Last December, President Summers announced in a letter to gay HLS alumni, angry over his non-response to Solomon that, rather than litigating, he had “secured the agreement of Pentagon officials to enter into discussions” about Solomon behind the scenes, according to Knobler. There has been no public follow-up on these discussions, and many students remain angered over the university’s inaction.
“I believe those of us who elected to come to HLS accepting its non-discrimination policy at face value are owed an update on the status of these “discussions,” for starters,” commented Knobler. “The issue affects everyone on campus, not just gays, lesbians, and bisexuals. For one, if our anti-discrimination policy can be overridden in this one context, the same thing could happen again in another context. Therefore, the climate of security and comfort for all “minority” students on campus – women, racial minorities, religious minorities, etc. – is at stake.”

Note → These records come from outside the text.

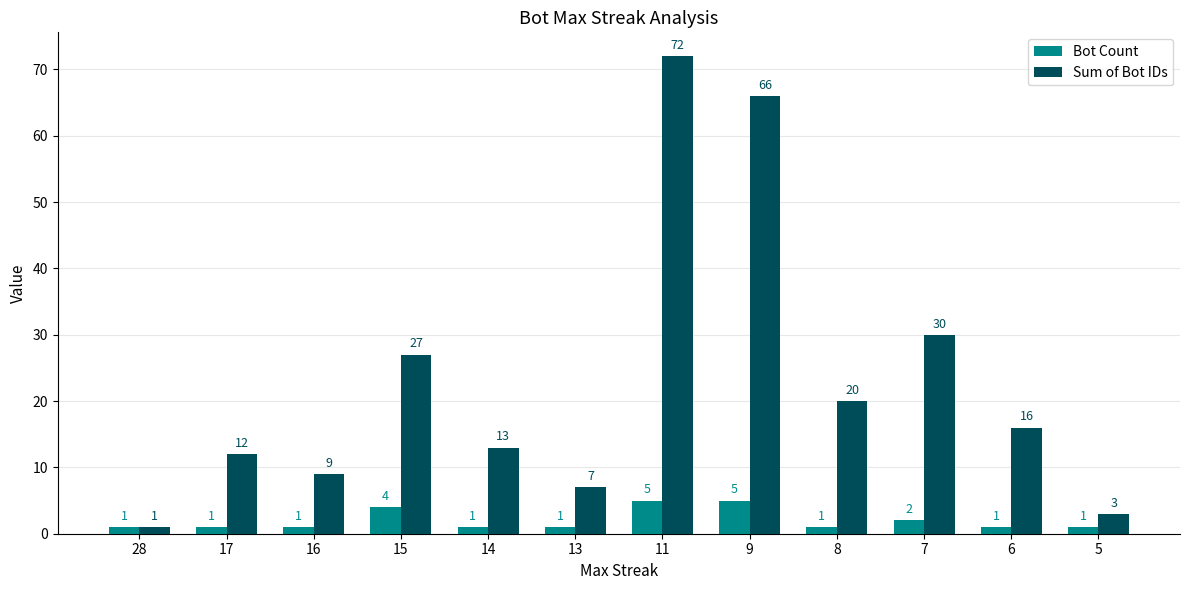

How many data points does each series have?

12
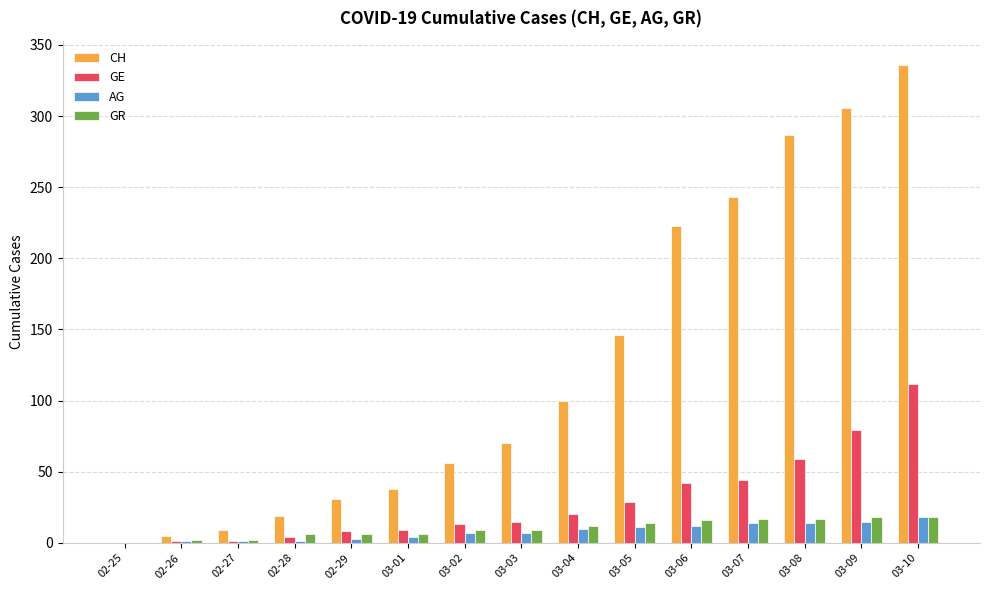

Which series has the widest spread of values?

CH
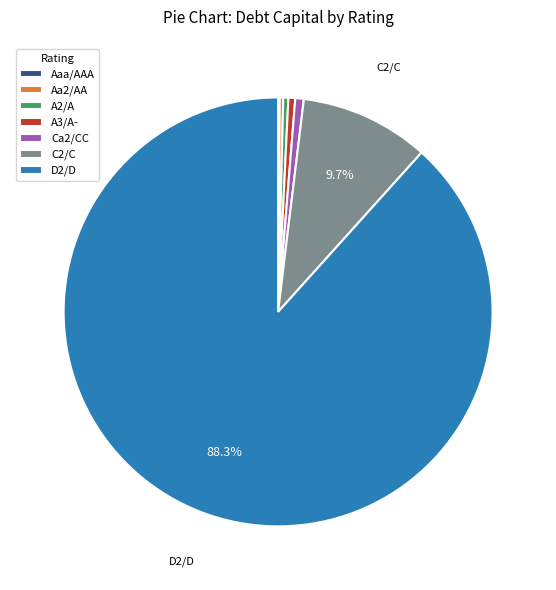

To the nearest percent, what is the difference between the largest and smallest slice percentages?

88%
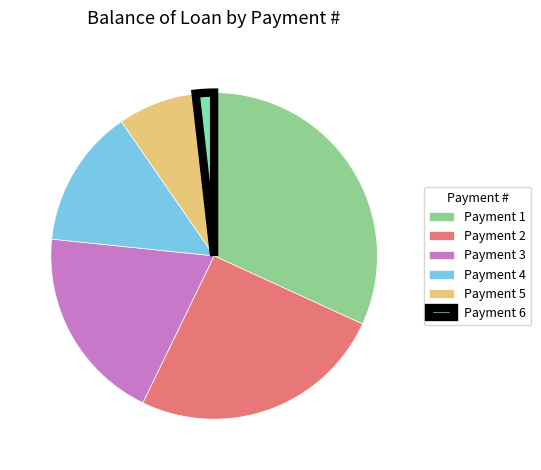

The Payment 1 slice represents 32% of the pie. True or false?

True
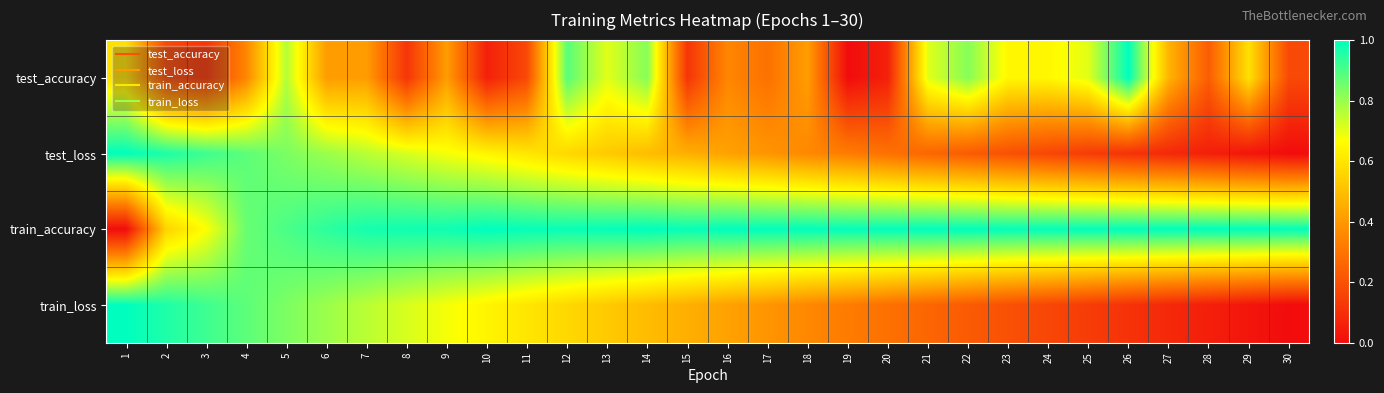

Between 17 and 22, which series saw the biggest shift?

test_accuracy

Matt Muller, 2L, spoke at the rally about his experiences in the military. He told the story about how his roommate and two of his colleagues attacked someone in the bathroom who they thought exhibited gay mannerisms, put a pillowcase over the person’s head, beat him in the back of the head and then stuck his head in the toilet and flushed a few times. His roommate received undesirable night duty for his role in the attack; the guy who was attacked was discharged under
“Don’t ask, Don’t tell.”
“It is pure bigotry, there is no other reason for it,” said Dershowitz. “And I am ashamed of the fact that I am part of a university that is complicit in it. I believe we can do more and I believe we must do more.”